“Even The Politicians Thought the Open Letter Made No Sense In The Senate Hearing on AI Today’s Hearing on Ai Covered Ai Regulation and Challenges, and the Infamous Open Letter, Which Nearly Everyone in the Room Thought Was Unwise”, Brandon Gorrell2023-04-19 (, )⁠:

In a Senate Committee on Armed Services hearing today on how the Department of Defense can both leverage AI and mitigate its risks, senators and industry leaders discussed regulatory approaches to AI for commercial and defense applications, specific obstacles to being the global leader in leveraging AI that the DoD faces—and solutions to overcoming them.

Shyam Sankar, Palantir CTO, Josh Lospinoso, Shift5 CEO, and Jason Matheny, Rand Corporation CEO and Commissioner of the National Security Commission on AI provided expert testimony. The hearing was chaired by Sen. Joe Manchin (D-WV) and Sen. Mike Rounds (R-SD).

The open letter: After describing the open letter to pause AI development that the Future of Life Institute published in March, Senator Mike Rounds (R-SD) said “I think the greater risk, and I’m looking at this from a US security standpoint, is taking a pause while our competitors leap ahead of us in this field… I don’t believe that now is the time for the US to take a break.”

A pause would be “close to impossible… It’s also unclear how we would use that pause”, Matheny responded.

And “other than ceding the advantage to the adversary”, Sankar added, the pause would have no effect. “The bigger consequence is the nature of the AIs. China has already said that AI should have socialist characteristics… To the extent that that becomes the standard AI for the world, is highly problematic. I would double down on the idea that a democratic AI is crucial.”

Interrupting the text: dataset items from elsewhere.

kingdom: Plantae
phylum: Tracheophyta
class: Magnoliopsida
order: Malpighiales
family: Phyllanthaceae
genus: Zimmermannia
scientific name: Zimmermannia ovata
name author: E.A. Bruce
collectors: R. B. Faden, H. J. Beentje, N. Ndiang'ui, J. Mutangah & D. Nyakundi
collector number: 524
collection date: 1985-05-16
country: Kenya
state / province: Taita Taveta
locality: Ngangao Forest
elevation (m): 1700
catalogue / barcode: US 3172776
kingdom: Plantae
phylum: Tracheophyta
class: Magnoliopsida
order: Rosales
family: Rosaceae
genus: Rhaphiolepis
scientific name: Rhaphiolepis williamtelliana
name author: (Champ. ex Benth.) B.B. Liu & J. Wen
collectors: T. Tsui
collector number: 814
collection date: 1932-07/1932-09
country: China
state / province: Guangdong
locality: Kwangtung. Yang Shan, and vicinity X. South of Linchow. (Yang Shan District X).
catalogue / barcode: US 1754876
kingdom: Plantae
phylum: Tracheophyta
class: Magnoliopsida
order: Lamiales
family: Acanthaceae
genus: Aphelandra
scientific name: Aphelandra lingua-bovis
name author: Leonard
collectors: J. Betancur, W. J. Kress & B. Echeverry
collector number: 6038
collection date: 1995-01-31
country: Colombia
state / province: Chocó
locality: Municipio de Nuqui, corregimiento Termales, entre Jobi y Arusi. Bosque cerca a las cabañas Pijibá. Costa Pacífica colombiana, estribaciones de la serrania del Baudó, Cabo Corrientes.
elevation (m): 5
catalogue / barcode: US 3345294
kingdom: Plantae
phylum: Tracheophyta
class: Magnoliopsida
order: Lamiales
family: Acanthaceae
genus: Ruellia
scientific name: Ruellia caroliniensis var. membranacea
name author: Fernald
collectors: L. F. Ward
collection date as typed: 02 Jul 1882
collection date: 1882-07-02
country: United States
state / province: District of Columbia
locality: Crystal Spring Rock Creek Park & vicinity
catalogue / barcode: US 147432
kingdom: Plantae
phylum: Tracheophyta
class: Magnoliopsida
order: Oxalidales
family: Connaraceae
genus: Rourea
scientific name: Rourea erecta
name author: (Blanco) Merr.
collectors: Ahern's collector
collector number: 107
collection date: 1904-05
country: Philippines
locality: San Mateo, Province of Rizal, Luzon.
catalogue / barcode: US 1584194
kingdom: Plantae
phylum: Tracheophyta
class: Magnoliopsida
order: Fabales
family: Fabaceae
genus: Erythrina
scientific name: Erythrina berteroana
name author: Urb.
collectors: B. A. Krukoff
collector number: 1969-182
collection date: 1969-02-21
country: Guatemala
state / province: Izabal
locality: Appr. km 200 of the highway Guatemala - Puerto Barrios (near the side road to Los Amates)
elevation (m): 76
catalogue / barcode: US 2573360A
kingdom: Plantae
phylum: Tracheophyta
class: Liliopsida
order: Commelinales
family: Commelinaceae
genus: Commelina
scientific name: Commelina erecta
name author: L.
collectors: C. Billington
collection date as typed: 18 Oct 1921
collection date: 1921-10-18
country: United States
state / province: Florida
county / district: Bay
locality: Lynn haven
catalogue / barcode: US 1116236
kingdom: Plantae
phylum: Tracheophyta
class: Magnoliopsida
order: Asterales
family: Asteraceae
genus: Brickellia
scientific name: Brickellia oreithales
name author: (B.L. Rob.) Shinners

A pause would be “impractical”, Lospinoso agreed. “We [would] abdicate leadership on ethics and norms, not to mention practical implications of us falling behind on cyber security, military applications.”

Leveraging AI to our advantage: Palantir CTO Sankar called for the US to adopt a more hands on, accelerationist approach to AI. This, in his view, is practically a requirement for securing global, geopolitical dominance.

We need to “spend at least 5% of our budget on capabilities that will terrify our adversaries”, Sankar said.

“We must completely rethink what we are building and how we are building it. AI will completely change everything. Even toasters, but most certainly tanks.”

“This will be disruptive and emotional. Many incumbents in government will be affected, and they will feel threatened and dislocated”, he said. And later: “What keeps me up at night is: do we have the will? The issue of AI adoption is one of willpower. Are we adopting AI like our survival depends on it? Because I believe it does. And I think you see that in our adversaries, they [realize it’s a matter of survival].”

…Lospinoso warned that “if [this] trend [continues], China will surpass us in a decade.”

[Absurd. But as always, “funding comes from the threat”; we must not allow a meta-learning gap!]